How Leo Chenal Impacts the Chiefs’ Defense by Laddie Morse
Leo Chenal was drafted 103rd overall by the Kansas City Chiefs in the recent 2022 draft. Chenal just finished his Junior year at Wisconsin, and although he’s coming out early his last year, there was stellar. With 115 tackles and 18.5 tackles for loss, in addition to 8 sacks and two forced fumbles, Chenal was selected as an All-Big Ten performer at middle linebacker.
SBNation has this to share about Leo Chenal:
“Chenal is a plus-sized linebacker, has trimmed down to 249. Chenal has freaky explosiveness athletically. Elite play strength. Very physical. Knockdown tackler. Impressive range sideline to sideline. Effective as a Blitzer and on stunts. Shows great anticipation for the snap count on blitzes. Has shown the ability to create issues when lined up on the line of scrimmage in the A-gap.”
While those aspects include his strengths, his weaknesses include coverage issues (because he wasn’t asked to do that much at Wisconsin), and his playing weight has fluctuated from 265 to 249. However, in a recent interview, Chenal said he was sick the last week before the bowl game they played in following his Sophomore season, and so he decided to keep the weight off for his last year at Wisconsin. Drafting Leo Chenal was a wise choice because his performance was top-shelf last year.
It’s curious that when Chenal lined up in the A gap vs. OC Tyler Linderbaum, who was drafted in the first round by the Ravens, he dominated Linderbaum every time.
NFLDraftBuzz revealed that:
“Chenal had an elite season in 2021 logged 558 snaps… while missing two games of the season due to COVID-19.”
In his rookie year, Steve Spagnuolo brought Willie Gay along slowly, playing in just 25% of the defensive snaps. I’d expect Chenal to play somewhere between the number of snaps Gay and Bolton played during their first seasons, which means Chenal should be in on about 42% of the snaps.
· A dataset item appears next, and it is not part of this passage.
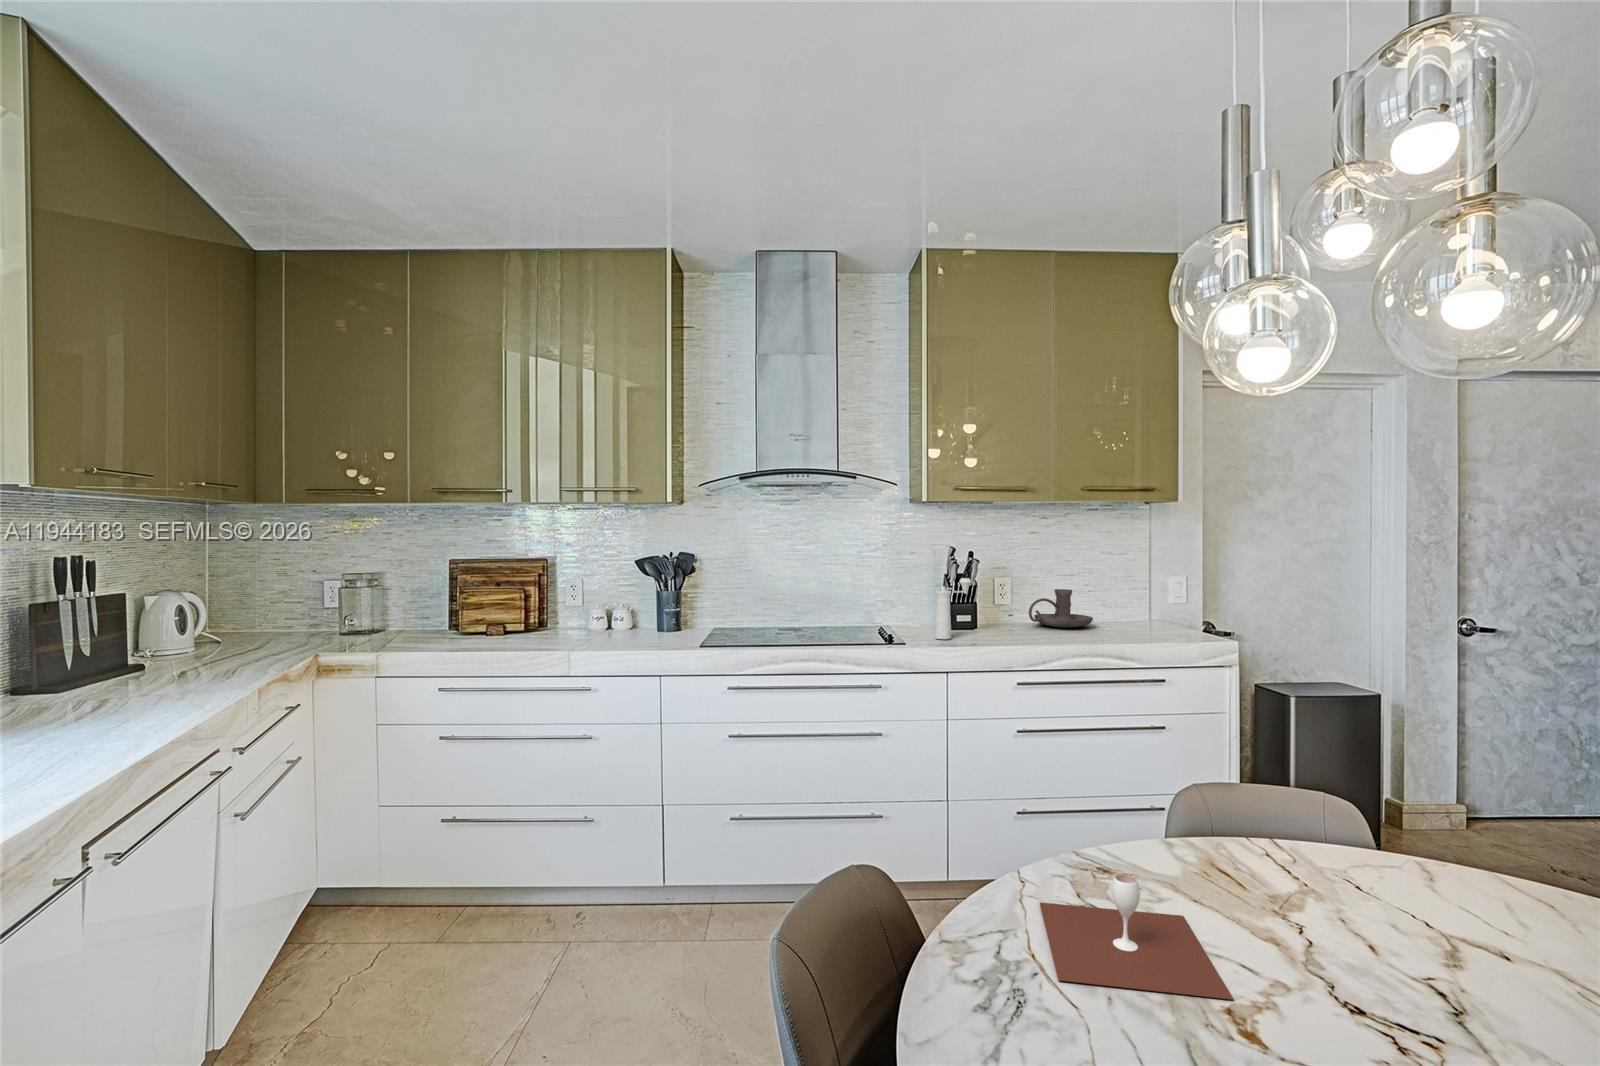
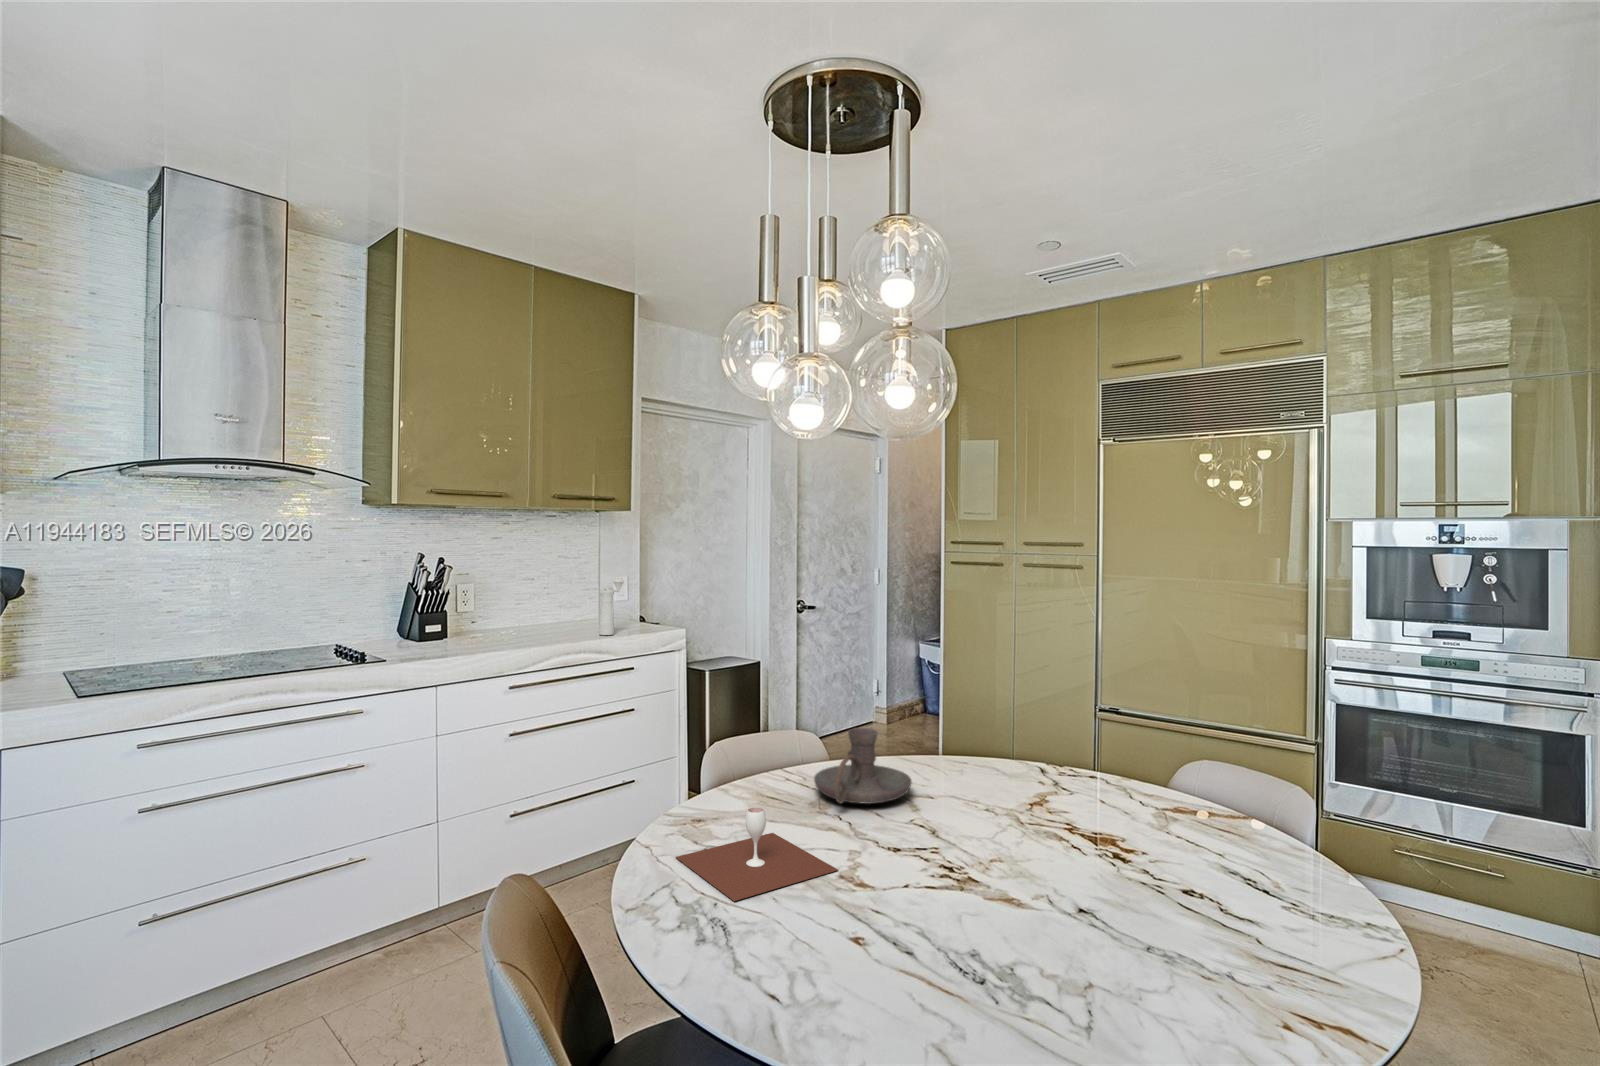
pepper mill: present [935,578,971,639] -> present [599,578,624,635]
candle holder: present [1029,589,1093,628] -> present [814,728,912,804]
In 2021 the Chiefs kept 5 LBs, including Hitchens, Bolton, Gay, Ben Neimann, and Dorian O’Daniel. Since O’Daniel and Neimann have not been re-signed, leaving two openings beyond Chenal.
I expect either Jack Cochran or Mike Rose to fill one of those slots, but likely not both. They will have to make a name for themselves on special teams, which is likely the expected path to the 53.
PFF said of Chenal:
“Chenal is going to thrive in man blitz-heavy schemes. He packs a punch as a downhill player and can easily light up offensive linemen. His 94.1 run defense grade wasn’t too far behind Micah Parsons’ (94.8) college record. The part of that quote I missed when reading it before is that Micah Parsons set a college record, and that’s what Leo Chenal nearly matched.
Chenal has been called “a remarkably well-rounded athlete” By SBNation, and his RAS fully highlights that fact.
I Am sold!~! How About You?
I expect big things this year from the Chiefs linebacking unit, and Leo Chenal will have a huge hand to play in that.